What is being asked => Quote the entries below from the line with "151: (631, 283)" through the line with "220: (649, 286)", both ends included, and only those lines.

Records for the task =>
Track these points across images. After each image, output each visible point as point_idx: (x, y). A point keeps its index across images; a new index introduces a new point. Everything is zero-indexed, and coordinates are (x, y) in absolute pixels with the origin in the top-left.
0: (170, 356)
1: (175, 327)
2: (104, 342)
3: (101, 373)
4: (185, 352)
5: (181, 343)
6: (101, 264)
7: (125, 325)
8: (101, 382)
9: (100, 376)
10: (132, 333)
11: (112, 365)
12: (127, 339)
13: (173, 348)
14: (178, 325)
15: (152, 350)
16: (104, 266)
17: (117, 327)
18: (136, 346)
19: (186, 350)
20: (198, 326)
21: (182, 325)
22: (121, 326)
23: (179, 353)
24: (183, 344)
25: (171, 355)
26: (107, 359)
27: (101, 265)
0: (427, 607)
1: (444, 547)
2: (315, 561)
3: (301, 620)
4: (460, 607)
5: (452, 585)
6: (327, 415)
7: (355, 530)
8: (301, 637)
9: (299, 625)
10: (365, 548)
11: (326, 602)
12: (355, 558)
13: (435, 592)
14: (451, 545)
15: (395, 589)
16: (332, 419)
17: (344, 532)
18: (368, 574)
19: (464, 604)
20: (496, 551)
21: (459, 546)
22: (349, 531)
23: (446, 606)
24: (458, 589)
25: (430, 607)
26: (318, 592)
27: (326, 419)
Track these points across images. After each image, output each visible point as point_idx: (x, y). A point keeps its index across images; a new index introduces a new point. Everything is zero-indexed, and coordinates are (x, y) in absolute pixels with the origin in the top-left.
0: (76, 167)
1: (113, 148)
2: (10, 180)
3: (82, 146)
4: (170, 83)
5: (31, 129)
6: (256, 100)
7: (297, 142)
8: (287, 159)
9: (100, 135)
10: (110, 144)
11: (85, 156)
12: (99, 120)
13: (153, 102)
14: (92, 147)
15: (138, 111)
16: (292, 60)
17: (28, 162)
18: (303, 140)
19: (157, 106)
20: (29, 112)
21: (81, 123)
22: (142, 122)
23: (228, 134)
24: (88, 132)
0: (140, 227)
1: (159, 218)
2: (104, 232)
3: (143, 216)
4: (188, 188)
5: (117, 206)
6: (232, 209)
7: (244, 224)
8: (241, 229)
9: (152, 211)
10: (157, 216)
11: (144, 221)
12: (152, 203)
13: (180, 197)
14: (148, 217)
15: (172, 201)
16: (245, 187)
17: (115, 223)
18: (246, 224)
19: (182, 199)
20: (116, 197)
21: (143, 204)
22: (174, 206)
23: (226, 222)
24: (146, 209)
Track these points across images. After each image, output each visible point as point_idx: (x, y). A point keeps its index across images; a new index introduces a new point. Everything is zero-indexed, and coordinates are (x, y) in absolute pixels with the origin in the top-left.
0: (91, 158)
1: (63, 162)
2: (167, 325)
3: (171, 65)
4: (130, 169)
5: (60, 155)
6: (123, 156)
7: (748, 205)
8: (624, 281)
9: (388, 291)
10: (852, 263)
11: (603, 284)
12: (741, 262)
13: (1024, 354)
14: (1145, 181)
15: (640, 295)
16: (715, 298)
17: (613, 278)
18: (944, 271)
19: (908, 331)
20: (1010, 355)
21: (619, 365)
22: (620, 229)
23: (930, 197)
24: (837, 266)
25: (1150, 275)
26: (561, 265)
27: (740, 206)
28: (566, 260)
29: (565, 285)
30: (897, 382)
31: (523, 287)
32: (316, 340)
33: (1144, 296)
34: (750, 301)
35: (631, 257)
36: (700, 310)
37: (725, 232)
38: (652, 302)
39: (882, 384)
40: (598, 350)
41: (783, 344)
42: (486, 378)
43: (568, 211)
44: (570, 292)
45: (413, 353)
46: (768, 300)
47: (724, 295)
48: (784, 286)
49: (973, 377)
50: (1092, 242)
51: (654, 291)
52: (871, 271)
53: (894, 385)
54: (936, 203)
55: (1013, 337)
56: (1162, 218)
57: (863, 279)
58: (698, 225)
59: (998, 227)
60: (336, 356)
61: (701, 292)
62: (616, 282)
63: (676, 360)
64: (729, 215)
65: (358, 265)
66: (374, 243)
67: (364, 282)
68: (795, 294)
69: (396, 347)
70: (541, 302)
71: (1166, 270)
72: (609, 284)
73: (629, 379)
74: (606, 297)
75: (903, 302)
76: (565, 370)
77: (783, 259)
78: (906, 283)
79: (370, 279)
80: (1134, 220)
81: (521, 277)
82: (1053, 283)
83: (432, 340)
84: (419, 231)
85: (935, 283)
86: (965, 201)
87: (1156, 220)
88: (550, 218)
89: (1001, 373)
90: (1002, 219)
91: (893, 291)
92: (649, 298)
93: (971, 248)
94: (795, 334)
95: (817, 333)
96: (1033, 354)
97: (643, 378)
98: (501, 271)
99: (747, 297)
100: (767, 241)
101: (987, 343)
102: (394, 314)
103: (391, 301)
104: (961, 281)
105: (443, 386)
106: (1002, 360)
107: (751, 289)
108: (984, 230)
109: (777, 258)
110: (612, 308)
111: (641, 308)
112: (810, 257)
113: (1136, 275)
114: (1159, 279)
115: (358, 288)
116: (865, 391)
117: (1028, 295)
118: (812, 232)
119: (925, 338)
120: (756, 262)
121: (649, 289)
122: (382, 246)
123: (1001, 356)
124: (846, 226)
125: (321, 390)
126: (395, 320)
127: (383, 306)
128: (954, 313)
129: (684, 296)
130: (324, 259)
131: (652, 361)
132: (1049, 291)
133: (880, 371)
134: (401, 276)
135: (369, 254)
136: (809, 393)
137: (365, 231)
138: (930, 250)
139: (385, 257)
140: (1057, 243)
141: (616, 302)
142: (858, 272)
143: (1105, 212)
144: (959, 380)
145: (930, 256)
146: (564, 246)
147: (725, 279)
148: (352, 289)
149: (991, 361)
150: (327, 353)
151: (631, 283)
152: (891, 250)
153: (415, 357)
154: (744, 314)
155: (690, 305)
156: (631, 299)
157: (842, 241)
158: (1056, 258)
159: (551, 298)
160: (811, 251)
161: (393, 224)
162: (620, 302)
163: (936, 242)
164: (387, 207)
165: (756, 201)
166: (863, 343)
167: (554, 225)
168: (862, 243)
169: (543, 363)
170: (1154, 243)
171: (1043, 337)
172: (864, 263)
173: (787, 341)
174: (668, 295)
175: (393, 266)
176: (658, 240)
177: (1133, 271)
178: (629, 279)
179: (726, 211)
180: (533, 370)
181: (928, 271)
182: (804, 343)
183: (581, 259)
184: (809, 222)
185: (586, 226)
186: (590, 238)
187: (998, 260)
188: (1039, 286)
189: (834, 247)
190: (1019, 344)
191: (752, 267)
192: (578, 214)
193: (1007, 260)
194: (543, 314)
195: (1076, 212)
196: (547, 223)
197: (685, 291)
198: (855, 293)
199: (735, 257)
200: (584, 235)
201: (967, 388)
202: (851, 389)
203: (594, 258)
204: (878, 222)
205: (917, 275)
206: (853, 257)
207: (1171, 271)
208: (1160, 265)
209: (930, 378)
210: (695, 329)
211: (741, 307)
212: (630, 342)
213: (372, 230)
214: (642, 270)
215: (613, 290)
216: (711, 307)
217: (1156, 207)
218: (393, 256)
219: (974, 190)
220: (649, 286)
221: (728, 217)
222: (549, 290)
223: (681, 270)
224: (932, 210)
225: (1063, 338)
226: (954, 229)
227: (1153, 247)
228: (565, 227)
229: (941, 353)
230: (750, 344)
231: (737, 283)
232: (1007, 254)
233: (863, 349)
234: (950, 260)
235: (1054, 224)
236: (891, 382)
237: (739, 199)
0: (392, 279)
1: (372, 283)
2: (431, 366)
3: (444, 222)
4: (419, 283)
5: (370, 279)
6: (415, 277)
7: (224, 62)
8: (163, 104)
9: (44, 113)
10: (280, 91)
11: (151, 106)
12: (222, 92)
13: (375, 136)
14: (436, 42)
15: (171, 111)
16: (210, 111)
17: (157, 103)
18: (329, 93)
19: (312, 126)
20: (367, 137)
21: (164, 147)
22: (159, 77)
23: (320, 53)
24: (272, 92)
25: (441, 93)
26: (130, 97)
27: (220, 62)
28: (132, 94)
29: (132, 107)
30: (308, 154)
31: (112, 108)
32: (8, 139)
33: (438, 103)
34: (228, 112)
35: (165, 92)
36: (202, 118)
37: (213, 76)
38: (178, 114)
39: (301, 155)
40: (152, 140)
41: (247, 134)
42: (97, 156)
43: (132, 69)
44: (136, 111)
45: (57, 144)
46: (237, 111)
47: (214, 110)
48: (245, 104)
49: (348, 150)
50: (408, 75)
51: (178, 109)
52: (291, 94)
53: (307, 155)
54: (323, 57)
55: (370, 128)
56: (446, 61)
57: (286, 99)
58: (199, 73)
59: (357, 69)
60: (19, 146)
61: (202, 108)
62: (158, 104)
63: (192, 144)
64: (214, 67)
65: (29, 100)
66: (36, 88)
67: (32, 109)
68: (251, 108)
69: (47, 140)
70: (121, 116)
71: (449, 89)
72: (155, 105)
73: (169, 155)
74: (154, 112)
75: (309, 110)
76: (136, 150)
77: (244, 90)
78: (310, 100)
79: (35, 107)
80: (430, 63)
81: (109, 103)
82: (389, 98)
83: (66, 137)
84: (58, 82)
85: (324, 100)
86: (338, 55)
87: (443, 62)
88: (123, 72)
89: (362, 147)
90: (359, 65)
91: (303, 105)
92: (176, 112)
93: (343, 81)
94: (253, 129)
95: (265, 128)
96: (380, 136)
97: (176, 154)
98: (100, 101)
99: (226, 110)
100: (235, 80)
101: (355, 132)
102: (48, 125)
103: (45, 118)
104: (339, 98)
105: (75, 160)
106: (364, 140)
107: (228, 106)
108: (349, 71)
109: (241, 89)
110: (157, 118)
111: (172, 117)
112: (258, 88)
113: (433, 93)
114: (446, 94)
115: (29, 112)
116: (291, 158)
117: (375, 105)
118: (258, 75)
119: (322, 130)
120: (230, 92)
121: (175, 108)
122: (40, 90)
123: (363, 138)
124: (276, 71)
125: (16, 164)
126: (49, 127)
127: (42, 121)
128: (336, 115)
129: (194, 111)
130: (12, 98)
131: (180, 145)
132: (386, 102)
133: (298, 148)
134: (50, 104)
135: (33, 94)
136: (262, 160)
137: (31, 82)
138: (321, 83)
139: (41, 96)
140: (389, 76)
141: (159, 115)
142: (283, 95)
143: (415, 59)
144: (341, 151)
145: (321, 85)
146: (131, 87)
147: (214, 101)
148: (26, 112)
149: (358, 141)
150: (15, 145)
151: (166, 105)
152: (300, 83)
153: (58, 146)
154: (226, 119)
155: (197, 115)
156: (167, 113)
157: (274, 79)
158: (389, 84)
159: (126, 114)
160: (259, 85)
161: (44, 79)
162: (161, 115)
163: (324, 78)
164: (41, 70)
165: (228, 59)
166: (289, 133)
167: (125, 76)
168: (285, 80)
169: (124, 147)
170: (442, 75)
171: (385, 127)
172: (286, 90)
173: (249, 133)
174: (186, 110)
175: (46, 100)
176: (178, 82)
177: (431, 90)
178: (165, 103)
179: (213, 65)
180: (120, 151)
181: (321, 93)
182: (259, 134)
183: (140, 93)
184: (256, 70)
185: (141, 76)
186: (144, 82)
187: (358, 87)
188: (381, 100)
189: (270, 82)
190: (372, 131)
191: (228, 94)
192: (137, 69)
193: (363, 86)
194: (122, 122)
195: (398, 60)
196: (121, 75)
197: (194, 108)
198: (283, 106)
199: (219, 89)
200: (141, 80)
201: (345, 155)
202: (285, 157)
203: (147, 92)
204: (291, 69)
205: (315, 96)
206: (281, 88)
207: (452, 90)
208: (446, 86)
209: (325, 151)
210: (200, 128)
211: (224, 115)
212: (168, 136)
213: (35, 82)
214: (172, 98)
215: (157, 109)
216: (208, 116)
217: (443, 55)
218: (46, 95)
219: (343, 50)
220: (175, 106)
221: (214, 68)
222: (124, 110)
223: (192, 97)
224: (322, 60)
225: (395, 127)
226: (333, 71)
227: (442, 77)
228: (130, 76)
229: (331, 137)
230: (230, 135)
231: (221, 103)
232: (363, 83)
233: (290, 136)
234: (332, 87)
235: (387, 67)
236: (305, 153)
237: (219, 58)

Response to the exercise =>
151: (631, 283)
152: (891, 250)
153: (415, 357)
154: (744, 314)
155: (690, 305)
156: (631, 299)
157: (842, 241)
158: (1056, 258)
159: (551, 298)
160: (811, 251)
161: (393, 224)
162: (620, 302)
163: (936, 242)
164: (387, 207)
165: (756, 201)
166: (863, 343)
167: (554, 225)
168: (862, 243)
169: (543, 363)
170: (1154, 243)
171: (1043, 337)
172: (864, 263)
173: (787, 341)
174: (668, 295)
175: (393, 266)
176: (658, 240)
177: (1133, 271)
178: (629, 279)
179: (726, 211)
180: (533, 370)
181: (928, 271)
182: (804, 343)
183: (581, 259)
184: (809, 222)
185: (586, 226)
186: (590, 238)
187: (998, 260)
188: (1039, 286)
189: (834, 247)
190: (1019, 344)
191: (752, 267)
192: (578, 214)
193: (1007, 260)
194: (543, 314)
195: (1076, 212)
196: (547, 223)
197: (685, 291)
198: (855, 293)
199: (735, 257)
200: (584, 235)
201: (967, 388)
202: (851, 389)
203: (594, 258)
204: (878, 222)
205: (917, 275)
206: (853, 257)
207: (1171, 271)
208: (1160, 265)
209: (930, 378)
210: (695, 329)
211: (741, 307)
212: (630, 342)
213: (372, 230)
214: (642, 270)
215: (613, 290)
216: (711, 307)
217: (1156, 207)
218: (393, 256)
219: (974, 190)
220: (649, 286)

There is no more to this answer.